Why does it do that?
So that is the Treaty, ladies and gentlemen, totally and in full.
It conferred absolutely no rights on Maoris or anybody else which were not the rights of all the people of New Zealand. All the claims we hear of Treaty-based rights of Maoris to our water, the electromagnetic spectrum, native plants and animals and anything else they can think of are totally spurious!
The Panel goes on to say “Generally legislation refers to principles of the Treaty rather than the Treaty itself”.
Well, yes it does, but this is something else which is quite spurious, disgraceful doings of our politicians.
The phrase “principles of the Treaty” was first inserted in the State-Owned Enterprises Act, 1986 by the misguided Geoffrey Palmer at the behest of the Maori Council. It is an entirely recent notion which, being undefined, can be twisted by anybody who wants to do so, to “prove” almost anything.
The “principles” are not and never were part of the Treaty.
But it doesn’t end there – it gets worse.
The Panel says “Treaty principles have developed because of the difference between the English and Māori texts, and the need to apply the Treaty to circumstances as they arise.
The Waitangi Tribunal and Courts have played key roles in defining the Treaty, using principles to express the mutual responsibilities of the Crown and Māori.”
It is hard to know where to start in explaining how wrong this statement is.
1. There is no “English Treaty” – there is only one Treaty as there always has been – a document in the Maori language.
The English text referred to here is a bogus document, concocted by Hobson’s pompous secretary, Freeman, after the event. One of his seven variant versions was signed at Waikato Heads (with a few signing at Manukau later) to cope with a very awkward situation which arose through no fault of anybody.

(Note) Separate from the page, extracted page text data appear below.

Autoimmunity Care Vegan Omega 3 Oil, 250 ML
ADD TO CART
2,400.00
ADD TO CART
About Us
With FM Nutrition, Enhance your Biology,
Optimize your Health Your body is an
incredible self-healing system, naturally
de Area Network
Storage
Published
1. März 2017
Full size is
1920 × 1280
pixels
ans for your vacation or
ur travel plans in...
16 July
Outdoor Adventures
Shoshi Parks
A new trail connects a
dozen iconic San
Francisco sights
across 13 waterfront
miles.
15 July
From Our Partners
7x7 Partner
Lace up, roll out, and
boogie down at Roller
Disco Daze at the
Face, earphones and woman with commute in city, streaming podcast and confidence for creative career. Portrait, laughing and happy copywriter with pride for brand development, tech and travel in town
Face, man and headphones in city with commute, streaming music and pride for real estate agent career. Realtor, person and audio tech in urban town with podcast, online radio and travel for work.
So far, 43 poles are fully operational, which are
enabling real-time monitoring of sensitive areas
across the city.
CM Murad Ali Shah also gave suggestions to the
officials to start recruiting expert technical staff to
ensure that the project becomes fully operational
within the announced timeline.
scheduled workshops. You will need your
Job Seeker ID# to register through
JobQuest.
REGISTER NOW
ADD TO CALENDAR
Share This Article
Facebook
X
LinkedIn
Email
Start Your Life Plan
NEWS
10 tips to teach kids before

Again, to find out the details, refer to Chapter 2 of TtT.
2. The Treaty was a document signed at Waitangi by which New Zealand became a British colony and Maoris British subjects.
Since then, of course, we have evolved into a free and independent nation. The Treaty was a step in this process and that was all. It did its bit in 1840.
It is nonsense to talk of it as a “living document” as Mike Cullen of the Panel and others do.
If you and I sign a bit of paper by which I transfer my car or house to you, then that is that. It has consequences of course because that property is subsequently in your ownership, not mine but, in itself, it is a done deal.
So was the Treaty of Waitangi.
3. The Treaty does not need “defining” as the panel says. I have told you this afternoon all that is in the Treaty.
If, as the Panel says, the “Waitangi Tribunal and Courts have played key roles in defining the Treaty, using principles to express the mutual responsibilities of the Crown and Māori” then they have usurped a right, our rights, in doing so.
They have done just that in introducing the false idea of “partnership” which occurs nowhere in the Treaty. It arises out of a statement by that learned but foolish judge, Robin Cooke, who exceeded his judicial brief in doing so. [I knew him personally so have some grounds for saying this.]
“Partnership” has grown like a cancer upon our body politic and is a sign of a great sickness in it. Such things should make us all very worried. They worry me.
You, John and Peter, are highly qualified and experienced lawyers, well capable of looking through evidence and distinguishing the true from the false. It is imperative that you do so, immediately, and correct the many false pronouncements of your Panel.
If you can’t do this, then your only honourable course is to resign from it. Your path is clear.